» **DIRECTIONS**
If a line of the data below holds the string "input", copy it.

━━ RECORD SET

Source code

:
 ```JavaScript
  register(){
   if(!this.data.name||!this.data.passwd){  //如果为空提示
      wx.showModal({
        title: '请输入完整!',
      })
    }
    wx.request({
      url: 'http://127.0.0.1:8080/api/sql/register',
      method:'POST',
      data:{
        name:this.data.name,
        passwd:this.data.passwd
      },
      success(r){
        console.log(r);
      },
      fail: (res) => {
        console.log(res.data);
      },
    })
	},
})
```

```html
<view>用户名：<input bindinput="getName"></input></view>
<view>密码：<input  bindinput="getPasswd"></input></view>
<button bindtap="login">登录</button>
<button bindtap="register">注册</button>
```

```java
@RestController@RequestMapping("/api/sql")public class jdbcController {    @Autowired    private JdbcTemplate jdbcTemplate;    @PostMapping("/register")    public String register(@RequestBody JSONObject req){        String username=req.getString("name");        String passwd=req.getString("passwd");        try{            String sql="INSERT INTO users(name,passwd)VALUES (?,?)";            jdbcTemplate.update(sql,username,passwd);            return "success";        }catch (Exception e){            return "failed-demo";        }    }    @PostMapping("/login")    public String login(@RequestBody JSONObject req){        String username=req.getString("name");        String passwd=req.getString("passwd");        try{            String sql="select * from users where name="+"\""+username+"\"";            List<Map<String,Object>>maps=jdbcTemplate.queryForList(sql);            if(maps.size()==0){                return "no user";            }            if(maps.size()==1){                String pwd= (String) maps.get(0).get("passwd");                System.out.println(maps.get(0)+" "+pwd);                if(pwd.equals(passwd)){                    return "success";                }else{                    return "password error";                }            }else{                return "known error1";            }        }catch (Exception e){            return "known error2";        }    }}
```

━━━━

» **RESPONSE TO THE EXERCISE**
<view>用户名：<input bindinput="getName"></input></view>
<view>密码：<input  bindinput="getPasswd"></input></view>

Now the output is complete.